The threat of dispossession that refugee resettlement represented politicized property relations in the Syrian interior in a way that initial processes of land registration had not. The Land Code and its amendments strengthening the rights of creditors to foreclose on individually-owned property intensified existing debt relationships between merchant capitalists and Bedouin communities, but numerous scholars have recognized the limited nature of foreclosures during this period across Greater Syria. For example, Mundy and Smith argued that “Ottoman administration did not detach the object, ‘land’, to which individual rights were registered, from the social forms of its mobilization in production” and that the “Ottoman empire did not bow down to the holy grail of private property until the very end of the century.”

How, and on what terms, did the relations of individual property established in the Land Code become linked with enclosure and dispossession in the late Ottoman Syrian interior? In this chapter I argue that this linkage coalesced when Ottoman officials began conceptualizing the landscape of the Syrian interior as an empty space in an environment of threatened territorial sovereignty. While the organization of the landscape into individually owned registered plots rested on the legislations and survey projects reviewed in the previous chapter, this concept of territory was closely related to the crises of the late 1870s and their aftermath. This perception coalesced into policy in the Syrian interior in the 1890s, as myriad pressures converged on the region: an influx of refugees constructed as productive, loyal cultivators who were promised grants carved from “empty land” and a new land administration primed for reallocation; increasing interest from distant capitalists, including Zionist financiers aiming to found a Jewish colony who also employed concepts of productive refugees; and the British occupation of Egypt in 1882, which rendered the identity, loyalty and intentions of landowners in the interior, now a contested imperial borderland, a new source of anxiety. Plans to build a railway along the pilgrimage route only increased this sense of concern over who owned the region’s land. In short, in the 1890s, the new private property regime enabled officials and faraway capitalists to legally realize their imaginaries of the interior as an “empty” space for potential development, whether in the form of refugee resettlement, a Jewish colony supported by foreign capital, or infrastructural projects.

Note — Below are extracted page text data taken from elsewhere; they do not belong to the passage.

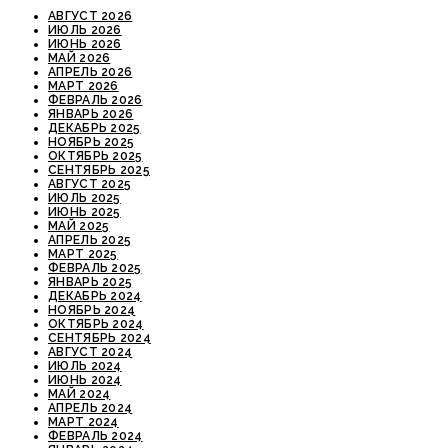
АВГУСТ 2026
ИЮЛЬ 2026
ИЮНЬ 2026
МАЙ 2026
АПРЕЛЬ 2026
МАРТ 2026
ФЕВРАЛЬ 2026
ЯНВАРЬ 2026
ДЕКАБРЬ 2025
НОЯБРЬ 2025
ОКТЯБРЬ 2025
СЕНТЯБРЬ 2025
АВГУСТ 2025
ИЮЛЬ 2025
ИЮНЬ 2025
МАЙ 2025
АПРЕЛЬ 2025
МАРТ 2025
ФЕВРАЛЬ 2025
ЯНВАРЬ 2025
ДЕКАБРЬ 2024
НОЯБРЬ 2024
ОКТЯБРЬ 2024
СЕНТЯБРЬ 2024
АВГУСТ 2024
ИЮЛЬ 2024
ИЮНЬ 2024
МАЙ 2024
АПРЕЛЬ 2024
МАРТ 2024
ФЕВРАЛЬ 2024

This convergence of pressures sparked a debate among Ottoman officials about how to administer the interior. On one side of the debate were newly installed officials of the imperial land administration, who favored allocating the lands Bedouin inhabited to investors as fast as possible to increase treasury revenue, both from the initial sales of state land and from subsequent taxes. On the other side were high-ranking Ottoman officials in Istanbul who argued that opening the region to unregulated investment carried the threat of foreign intervention, as agents of both Zionist and British interests seemed to be scouting for land. These officials favored settling groups perceived as loyal, usually refugees but potentially Bedouin, in small plots surrounding the planned railroad route and in other strategic locations. While this debate revealed differences among Ottoman authorities’ visions of the future of Syria, it also indicated how the range of official understandings of property relations in the empire had changed in the 1890s. Both sides of the debate shared an aggressive understanding of legally unused land as state domain. This understanding contrasted sharply from earlier ideas about state ownership, in which the Ottoman state had been a distant allocator of land’s use and revenue while retaining control over its “essence” (raqaba). In the 1890s, land officials came to regard the Ottoman treasury as a privileged competitor for landownership among smallholders and capitalists: state domain became the state’s private property.